Saved entries:
————————

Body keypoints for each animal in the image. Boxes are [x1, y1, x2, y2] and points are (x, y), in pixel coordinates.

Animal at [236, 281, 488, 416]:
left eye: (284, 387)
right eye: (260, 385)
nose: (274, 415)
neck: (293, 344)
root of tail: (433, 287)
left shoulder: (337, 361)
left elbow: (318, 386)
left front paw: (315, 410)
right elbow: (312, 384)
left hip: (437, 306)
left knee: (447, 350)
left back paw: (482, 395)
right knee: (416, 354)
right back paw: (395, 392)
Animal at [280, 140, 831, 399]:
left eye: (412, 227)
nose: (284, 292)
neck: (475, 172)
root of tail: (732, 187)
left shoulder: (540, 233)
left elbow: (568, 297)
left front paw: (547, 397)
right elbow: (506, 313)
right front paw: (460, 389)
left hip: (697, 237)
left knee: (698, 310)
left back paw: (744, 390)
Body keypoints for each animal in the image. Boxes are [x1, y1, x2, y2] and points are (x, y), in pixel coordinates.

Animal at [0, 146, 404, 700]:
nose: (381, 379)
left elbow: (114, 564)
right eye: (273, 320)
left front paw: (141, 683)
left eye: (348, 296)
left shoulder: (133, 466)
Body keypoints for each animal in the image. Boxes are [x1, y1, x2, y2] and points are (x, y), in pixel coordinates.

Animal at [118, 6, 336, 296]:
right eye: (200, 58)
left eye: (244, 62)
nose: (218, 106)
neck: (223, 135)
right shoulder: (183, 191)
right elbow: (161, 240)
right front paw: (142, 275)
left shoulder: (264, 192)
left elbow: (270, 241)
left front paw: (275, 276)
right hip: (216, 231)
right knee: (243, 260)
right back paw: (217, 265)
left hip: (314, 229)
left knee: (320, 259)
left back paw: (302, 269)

————————

### The task
Repeat, word for word, every line from the line that contains "left shoulder: (133, 466)" to the end of the entries; include both of those lines and no others.

### Answer to the exercise
left shoulder: (133, 466)
Body keypoints for each animal in the image. Boxes are [x1, y1, x2, y2] and points are (x, y), in pixel coordinates.

Animal at [118, 6, 336, 296]:
right eye: (200, 58)
left eye: (244, 62)
nose: (218, 106)
neck: (223, 135)
right shoulder: (183, 191)
right elbow: (161, 240)
right front paw: (142, 275)
left shoulder: (264, 192)
left elbow: (270, 241)
left front paw: (275, 276)
right hip: (216, 231)
right knee: (243, 260)
right back paw: (217, 265)
left hip: (314, 229)
left knee: (320, 259)
left back paw: (302, 269)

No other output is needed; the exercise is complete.